— Принеси мне еще воды! — сердито крикнул он. — Слышишь? Да живо, а не то я тебя!
Но я теперь уже вполне ясно отдавал себе отчет в его положении и понимал, насколько он беспомощен. Чувства мои к нему, как я уже не раз говорил, были далеко не дружелюбные, а резкость и угроза еще больше рассердили меня. Мне было в то время около тринадцати лет. Я был силен и полон отваги. Не раз уже и прежде приходило мне в голову, что пора сбросить с себя ярмо и помериться с ним, и потому, раздраженный его грубостью, я ответил:
— Идите-ка сами за водой!
— А, — сказал он после минутного молчания и глубоко вздохнул, — я, конечно, должен был этого ожидать. Но попадись мне только в руки, и я тебе это припомню!
— Я не боюсь вас, — ответил я, — я так же силен, как и вы!
И действительно это было так.
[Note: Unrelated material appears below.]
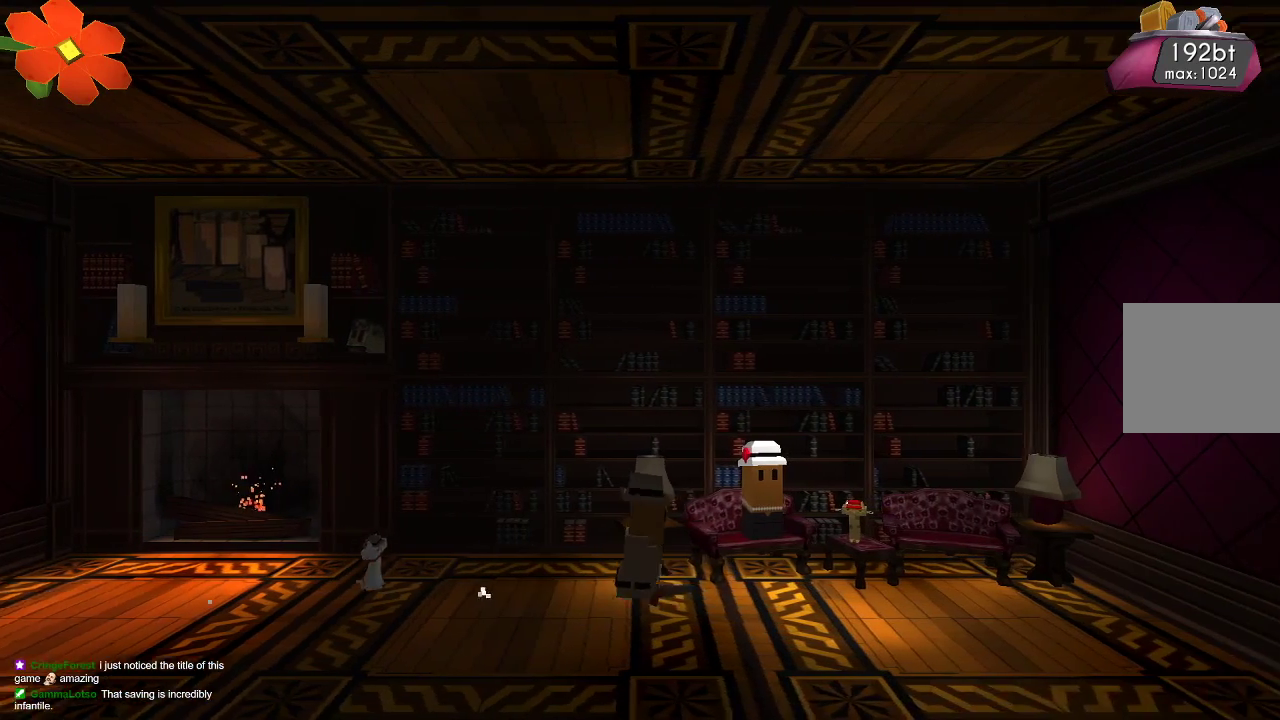
{"buttons": [], "left_stick": "center", "right_stick": "center", "events": [[167, "left_stick", "center"]]}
Я уже не раз об этом думал и готов был это доказать.
— В самом деле? Ну-ка, подойди, попробуем!
— Ну, нет, я не такой дурак, как вы думаете. Не то, чтобы я вас боялся, у меня всегда будет в руках топор наготове, а другого вам не найти!
— Жаль, что я не бросил тебя в море, когда ты был ребенком, вместо того, чтобы няньчиться с тобой и растить тебя! — сказал он.
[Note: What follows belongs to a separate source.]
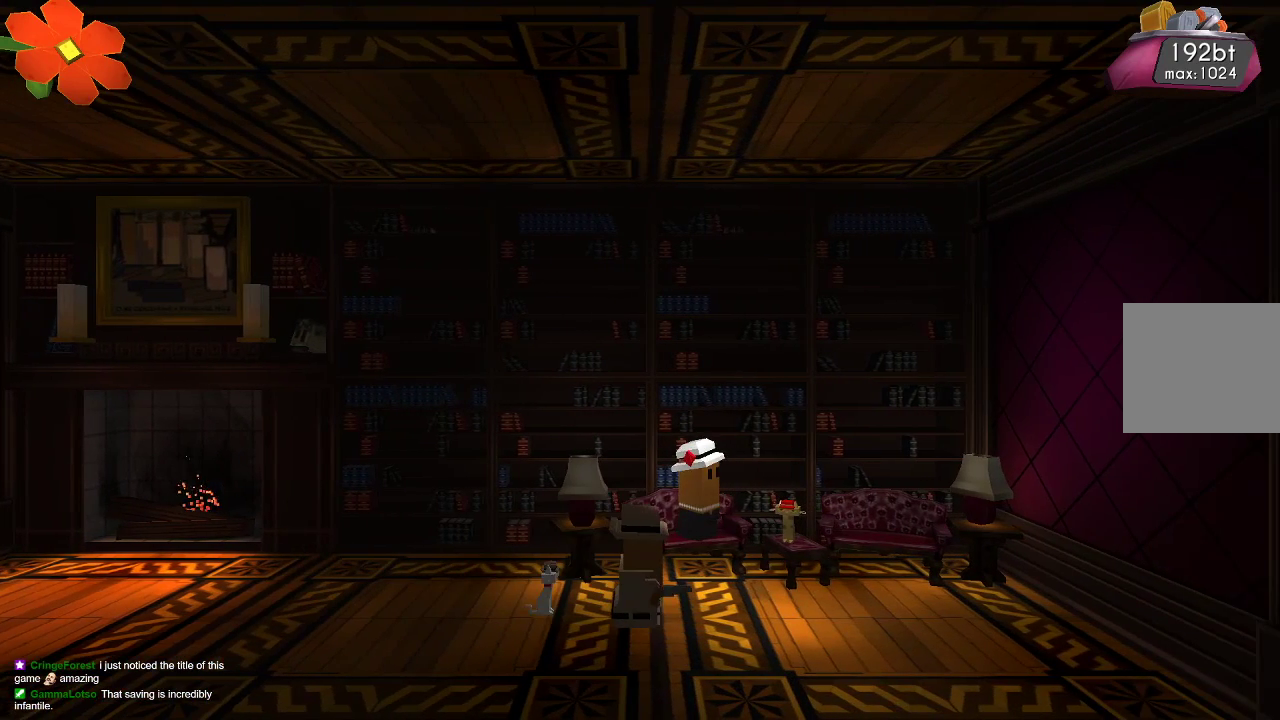
{"buttons": [], "left_stick": "right", "right_stick": "center", "events": [[300, "left_stick", "right"]]}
— Отчего же вы не были хоть немного добрее ко мне? С тех пор, как я себя помню, вы всегда грубо обращались со мной; вы заставляли меня работать для вас, но я никогда не слыхал от вас ласкового слова. Многое хотелось мне знать, но вы никогда не снисходили до того, чтобы отвечать на мои вопросы, а лишь обзывали меня дураком и приказывали мне молчать. Вы заставили меня ненавидеть вас и не раз говорили, что ненавидите меня. Сами знаете, что я говорю правду!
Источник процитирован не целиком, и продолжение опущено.